Wangari Maathai - Wangari Maathai Award

Wangari Maathai Award

In 2012, the Collaborative Partnership on ForestsCPF, an international consortium of 14 organizations, secretariats and institutions working on international forest issues, launched the inaugural Wangari Maathai Award to honour and commemorate an extraordinary woman who championed forest issues around the world. The USD20,000 award is given in recognition of outstanding contributions made by an individual to preserve, restore and sustainably manage forests and to communicate the key role forests play in rural livelihoods and the environment across generations.

The 2012 inaugural winner of the Award was Narayan Kaji Shrestha. Dr Shrestha is recognized as one of main architects of the community forestry movement in Nepal, which he has spent three decades promoting and which has contributed significantly to restoring forest resources in the country. He guided early attempts to create a more participatory approach to community decision-making, reaching out to women and low-caste villagers and initiating the country’s first user-managed community forestry group. In addition to influencing legislation, Dr Shrestha provided leadership to the national organization that later became the Federation of Community Forestry Users in Nepal and continues to be a guide and mentor to many practitioners and leaders involved in participatory resource management.

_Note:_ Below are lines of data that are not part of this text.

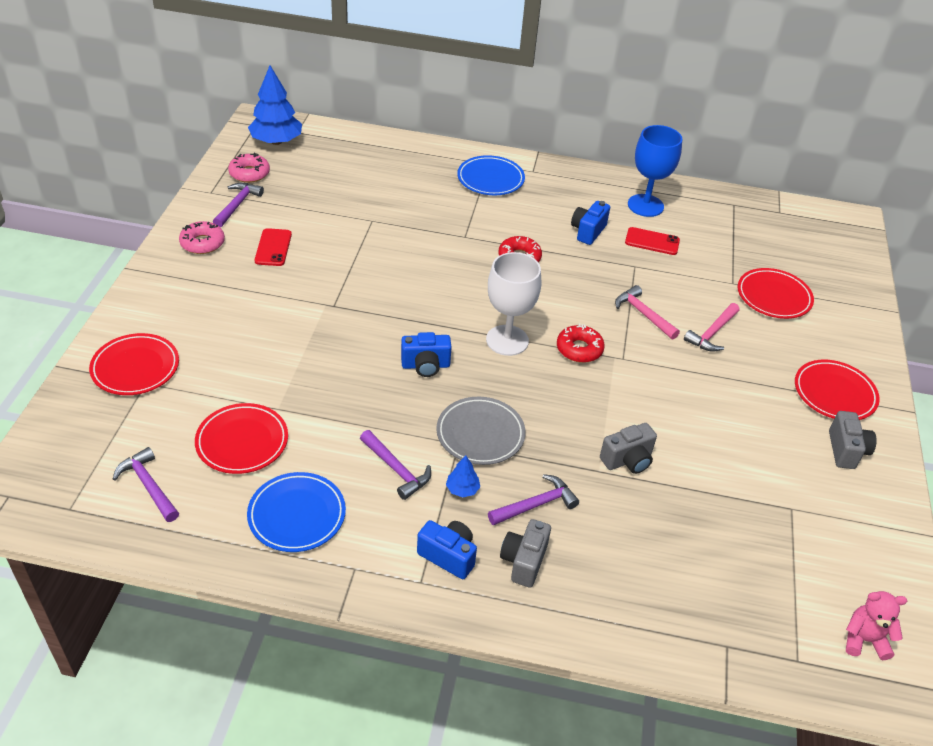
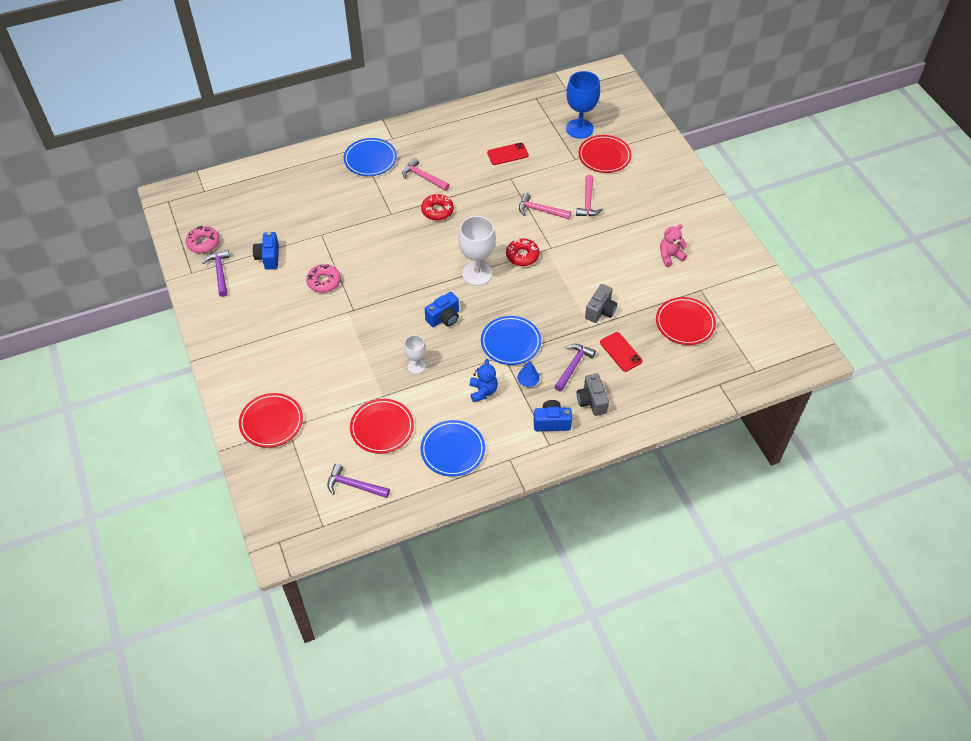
camera: 30 degrees left, 10 degrees up
pink donut [179,221,225,254] -> pink donut moved to [306,264,341,293]
blue tree [248,66,302,145] -> none
red phone [255,228,292,266] -> red phone moved to [600,332,642,372]
purple hammer [360,430,431,500] -> blue teddy bear [470,359,498,402]
grey plate [436,397,525,465] -> blue plate [481,316,541,365]
blue camera [571,201,610,245] -> blue camera moved to [253,232,279,270]
blue goblet [628,125,682,217] -> blue goblet moved to [566,71,600,139]
red plate [795,360,880,420] -> red plate moved to [656,297,716,345]
grey camera [829,411,876,469] -> none
pink teddy bear [846,591,907,660] -> pink teddy bear moved to [660,224,688,267]
none -> pink hammer [402,158,450,191]
none -> white goblet [404,335,426,374]

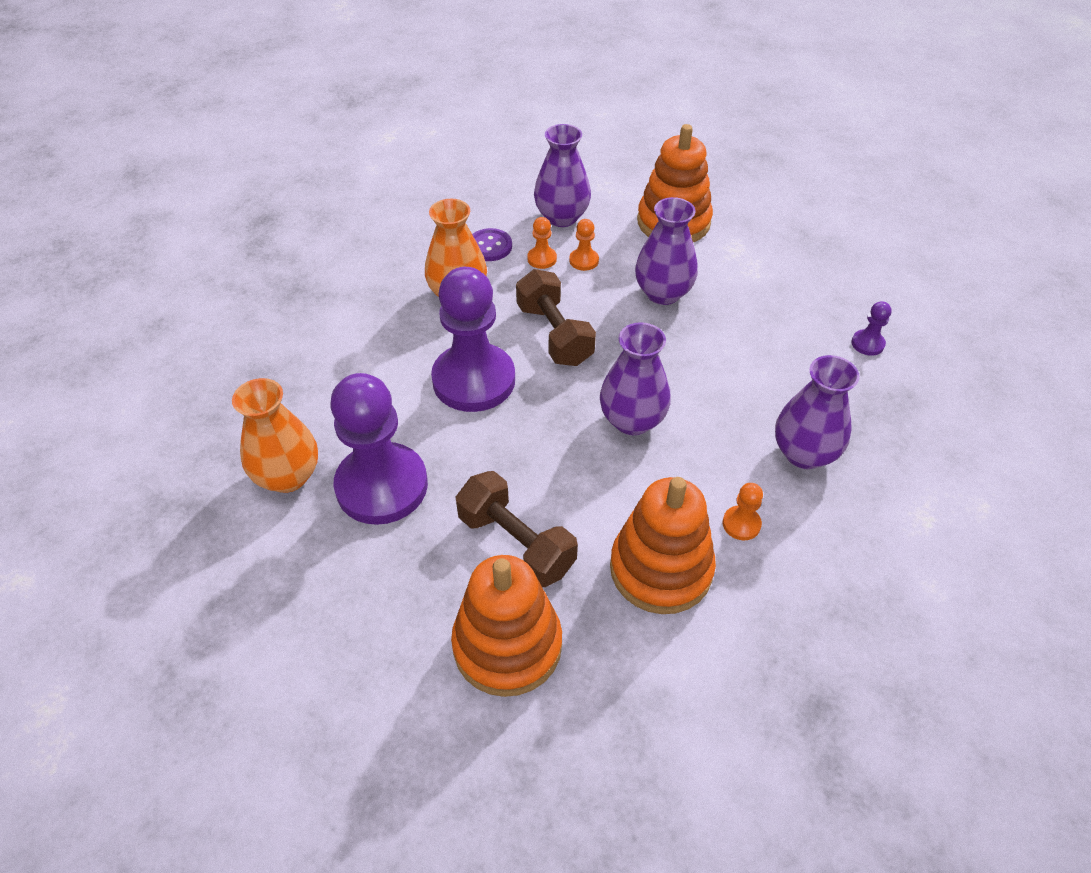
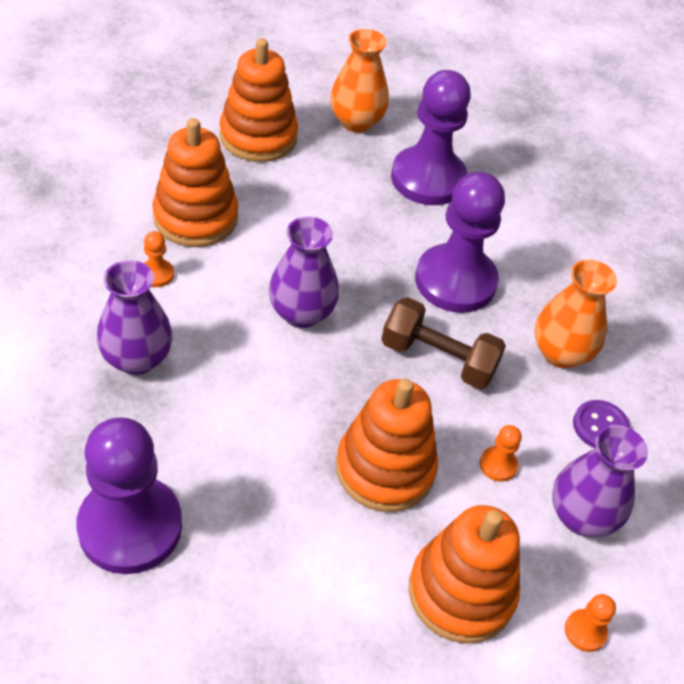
camera: 135 degrees right, 0 degrees up
orange vase [232,378,318,493] -> orange vase moved to [330,29,389,133]
brown dumbbell [456,471,578,587] -> none
orange pawn [527,217,557,269] -> orange pawn moved to [565,594,616,652]
purple vase [635,197,698,305] -> orange stacking toy [336,379,438,512]
purple pawn [851,301,892,356] -> purple pawn [76,417,182,574], size x2.49

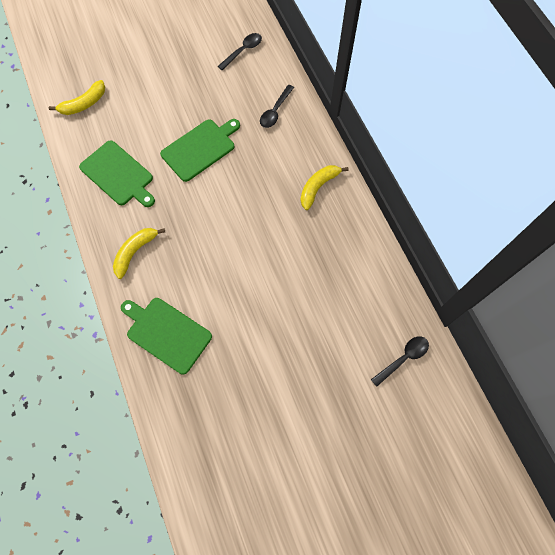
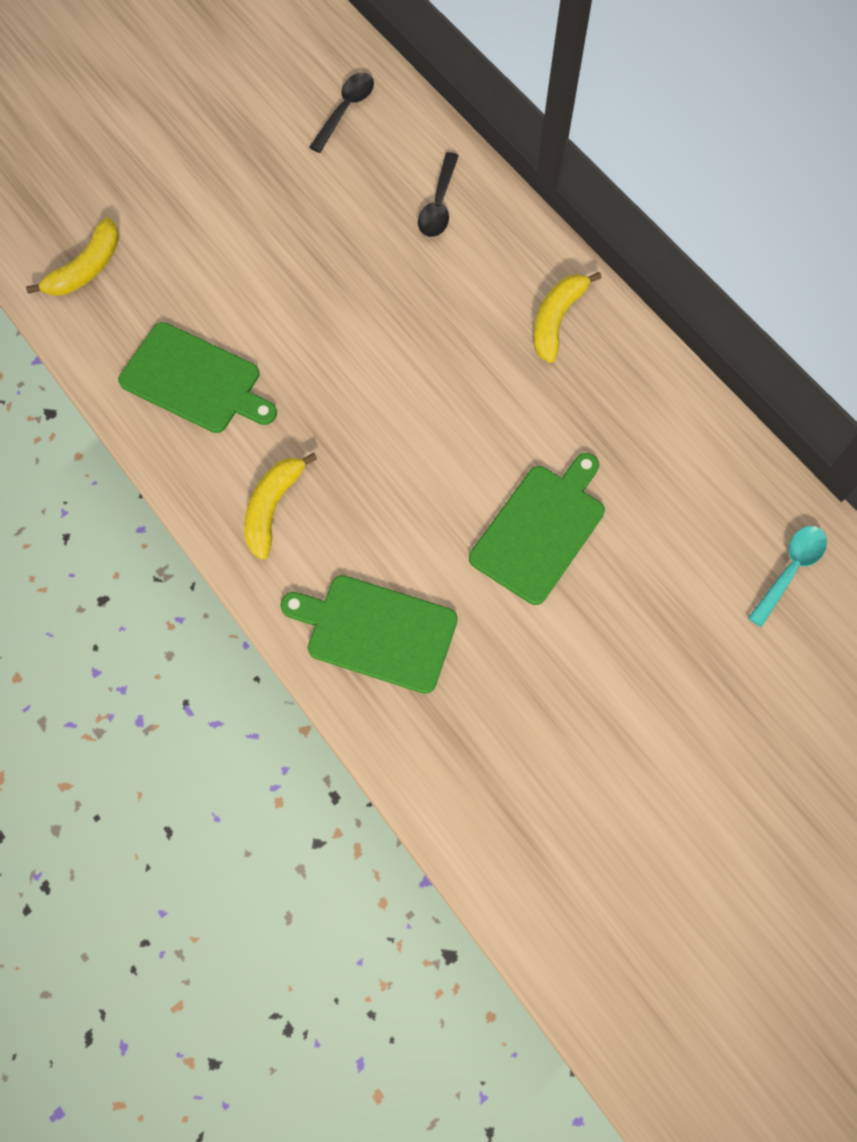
camera: 15 degrees left, 0 degrees up
green cutting board [160,119,240,182] -> green cutting board moved to [469,453,605,605]
black spoon [371,336,429,387] -> turquoise spoon [748,526,827,627]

The jury also awarded Kurshida Begum of Bangladesh an Honourable Mention prize for her work helping women in her village form a community patrol group alongside forest department guards to protect the forests and biodiversity of the Tenkaf Wildlife Sanctuary from illegal logging and poaching. Her work has helped women gain an effective voice in their community, provided them with a steady source of income and has helped her communicate the importance of forest and natural resource issues to visitors to the sanctuary.